During the 2003 bail hearing, Mr. Lockyer called his client to the stand for one reason only: "I called him as a witness … on his bail application for one purpose: to testify that the first thing he wanted to do when he got out was to see the CN Tower," said AIDWYC lawyer James Lockyer.
"He wanted to see if something so tall could stand straight. He was on the stand for only three or four minutes. It was a way of showing just how long he'd been in prison."
A week later, when he walked out of the Ontario Superior Court of Justice building, in Toronto, newspaper photos showed him standing outside and staring at the CN Tower with wonder in his eyes.
After AIDWYC lawyers got him released on bail, Mr. Phillion had to wait another six years before the Ontario Court of Appeal overturned the original jury verdict and sent the case back for trial (rather than acquitting him outright). When the Crown withdrew the charge on the grounds that too much time had passed, he did not get what he had always desired: a ruling that he was innocent.
"It was bad, bad form on the part of the Crown," said one of his lawyers, James Lockyer. "For the rest of his life, he had that cloud hanging over his head."
Even more outrageous, Mr. Phillion never saw a penny in compensation for all the years lost and the multiple attempts at suicide, including the one where he swallowed fishhooks. Although he filed a $14-million lawsuit against police and the Attorney-General of Ontario, the Crown challenged his right to do so all the way up to the Supreme Court, which refused in February of this year to hear its appeal, thus clearing the way for his day in civil court.
His civil lawyer, David Robins, said he will consult with the estate's trustee as to whether to proceed.

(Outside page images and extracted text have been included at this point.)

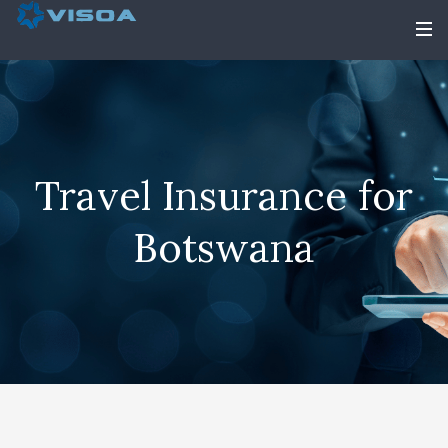
Travel Insurance for
Botswana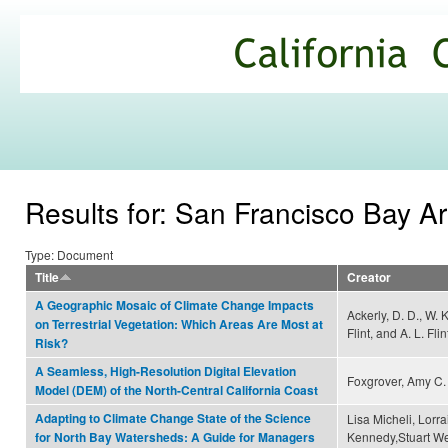
Ski
mai
California
con
Climate
Commons
Results for: San Francisco Bay A
Type: Document
Title
Creator
A Geographic Mosaic of Climate Change Impacts
Ackerly, D. D., W. 
on Terrestrial Vegetation: Which Areas Are Most at
Flint, and A. L. Flin
Risk?
A Seamless, High-Resolution Digital Elevation
Foxgrover, Amy C. 
Model (DEM) of the North-Central California Coast
Adapting to Climate Change State of the Science
Lisa Micheli, Lorra
Kennedy,Stuart We
for North Bay Watersheds: A Guide for Managers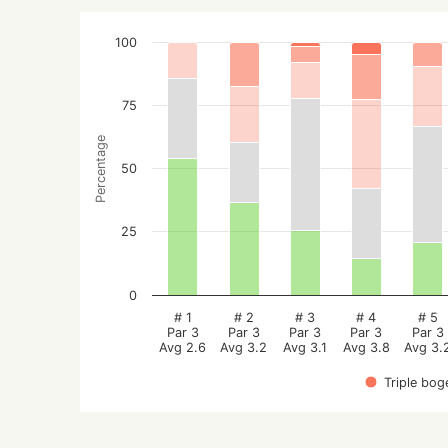
100
75
Percentage
50
25
0
# 1
# 2
# 3
# 4
# 5
Par 3
Par 3
Par 3
Par 3
Par 3
Avg 2.6
Avg 3.2
Avg 3.1
Avg 3.8
Avg 3.
Triple bog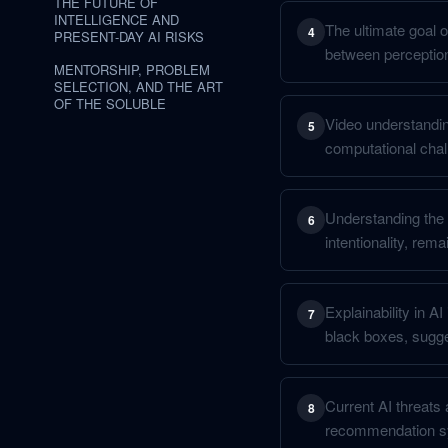
THE FUTURE OF
INTELLIGENCE AND
The ultimate goal o
4
PRESENT-DAY AI RISKS
between perceptio
MENTORSHIP, PROBLEM
SELECTION, AND THE ART
OF THE SOLUBLE
Video understanding
5
computational chal
Understanding the "
6
intentionality, rem
Explainability in A
7
black boxes, sugge
Current AI threats 
8
recommendation sys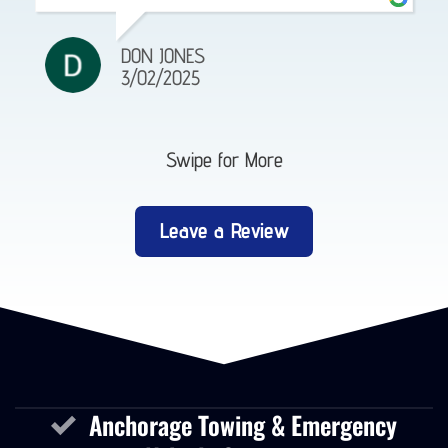
DON JONES
3/02/2025
Swipe for More
Leave a Review
Anchorage Towing & Emergency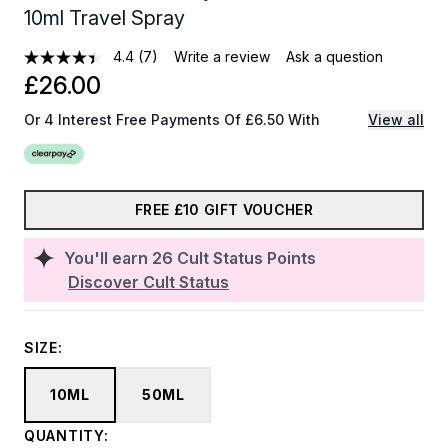
10ml Travel Spray
4.4
(7)
Write a review
Ask a question
£26.00
Or 4 Interest Free Payments Of £6.50 With
View all
FREE £10 GIFT VOUCHER
You'll earn
26
Cult Status Points
Discover Cult Status
SIZE:
10ML
50ML
QUANTITY:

Besides Ms. Snowdon, Mr. Phillion leaves three other sisters and his "extended family" in the legal community.
At birth, there were only 15 minutes separating Mr. Phillion from his twin, Donald, and the two led lives that mirrored each other. Like Roméo, Donald Phillion had a lengthy criminal record and was sentenced to life in prison, in his case for two murders near Ottawa after an ill-fated drinking spree. About a decade ago, Donald died of emphysema, the same ailment that would claim the life of his twin.

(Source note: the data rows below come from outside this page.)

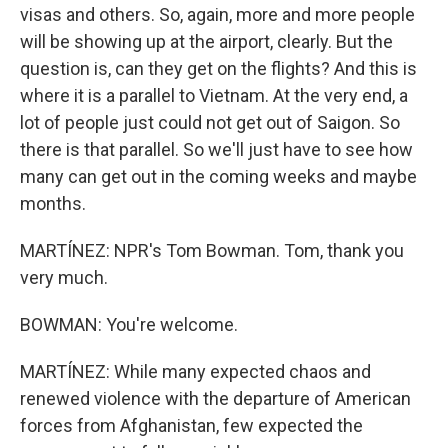
visas and others. So, again, more and more people
will be showing up at the airport, clearly. But the
question is, can they get on the flights? And this is
where it is a parallel to Vietnam. At the very end, a
lot of people just could not get out of Saigon. So
there is that parallel. So we'll just have to see how
many can get out in the coming weeks and maybe
months.
MARTÍNEZ: NPR's Tom Bowman. Tom, thank you
very much.
BOWMAN: You're welcome.
MARTÍNEZ: While many expected chaos and
renewed violence with the departure of American
forces from Afghanistan, few expected the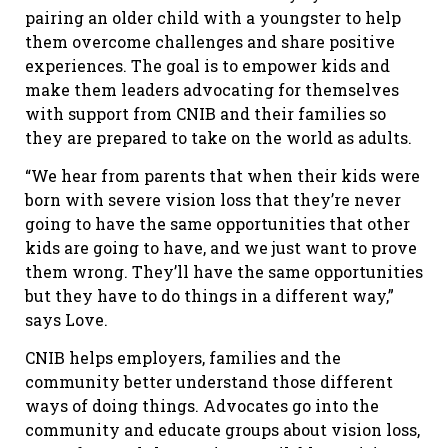
pairing an older child with a youngster to help
them overcome challenges and share positive
experiences. The goal is to empower kids and
make them leaders advocating for themselves
with support from CNIB and their families so
they are prepared to take on the world as adults.
“We hear from parents that when their kids were
born with severe vision loss that they’re never
going to have the same opportunities that other
kids are going to have, and we just want to prove
them wrong. They’ll have the same opportunities
but they have to do things in a different way,”
says Love.
CNIB helps employers, families and the
community better understand those different
ways of doing things. Advocates go into the
community and educate groups about vision loss,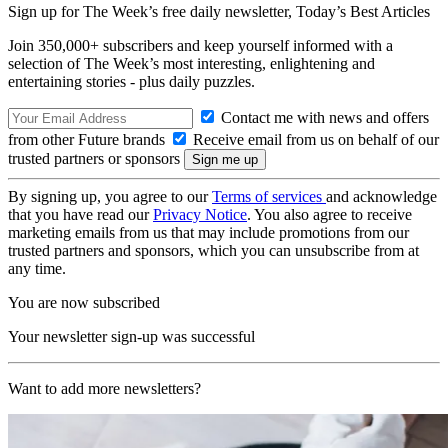
Sign up for The Week’s free daily newsletter,
Today’s Best Articles
Join 350,000+ subscribers and keep yourself informed with a
selection of The Week’s most interesting, enlightening and
entertaining stories - plus daily puzzles.
Contact me with news and offers
from other Future brands
Receive email from us on behalf of our
trusted partners or sponsors
By signing up, you agree to our
Terms of services
and acknowledge
that you have read our
Privacy Notice
. You also agree to receive
marketing emails from us that may include promotions from our
trusted partners and sponsors, which you can unsubscribe from at
any time.
You are now subscribed
Your newsletter sign-up was successful
Want to add more newsletters?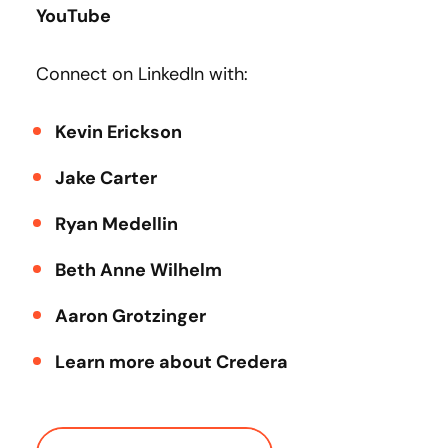
YouTube
Connect on LinkedIn with:
Kevin Erickson
Jake Carter
Ryan Medellin
Beth Anne Wilhelm
Aaron Grotzinger
Learn more about Credera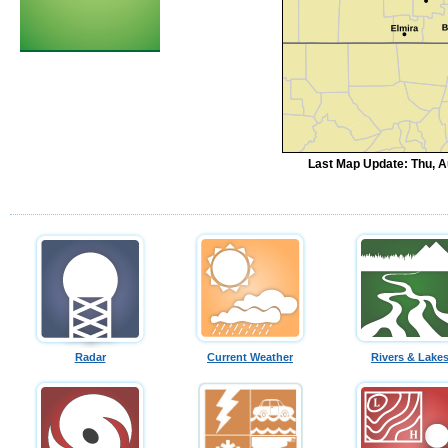
Last Map Update: Thu, A
Radar
Current Weather
Rivers & Lake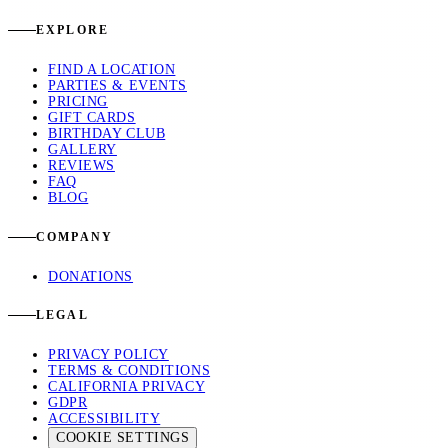
EXPLORE
FIND A LOCATION
PARTIES & EVENTS
PRICING
GIFT CARDS
BIRTHDAY CLUB
GALLERY
REVIEWS
FAQ
BLOG
COMPANY
DONATIONS
LEGAL
PRIVACY POLICY
TERMS & CONDITIONS
CALIFORNIA PRIVACY
GDPR
ACCESSIBILITY
COOKIE SETTINGS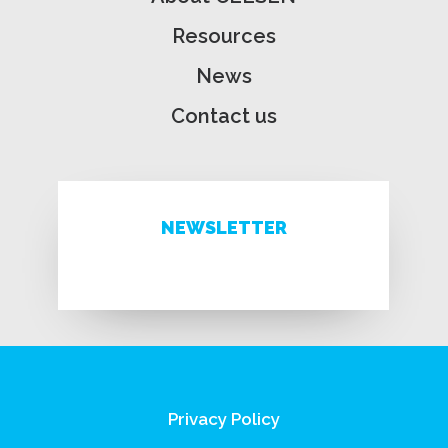
Resources
News
Contact us
NEWSLETTER
Privacy Policy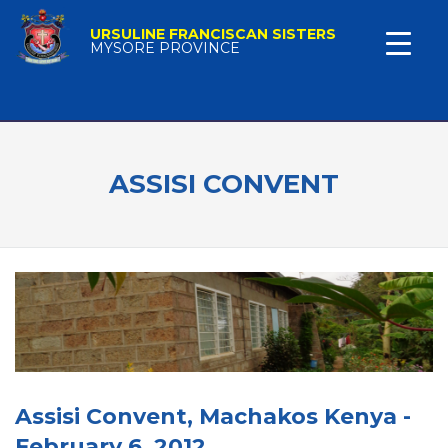
URSULINE FRANCISCAN SISTERS
MYSORE PROVINCE
ASSISI CONVENT
Assisi Convent, Machakos Kenya -
February 6, 2012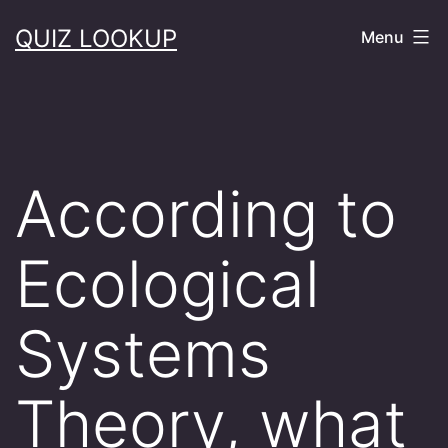
Skip
QUIZ LOOKUP
Menu
to
content
According to
Ecological
Systems
Theory, what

After leaving prison in July, 2003, Roméo Phillion lived frugally on his old-age pension, rooming in a Mississauga townhouse with Howie Gelfand, a furniture salesman 23 years his junior who had been dating Mr. Phillion's late niece at the time he was released and provided his surety to the court. There, he was a man of habit and prison hours, getting up at 3 o'clock each morning to care for his three cats and going to bed between 8 and 9 p.m.
In between, when he wasn't out at AIDWYC events, he cooked simple meals that he learned how to make in prison and enjoyed a love-hate relationship with TV programs such as Dog the Bounty Hunter and Judge Judy – shows where justice, such as it is, always wins out in the end.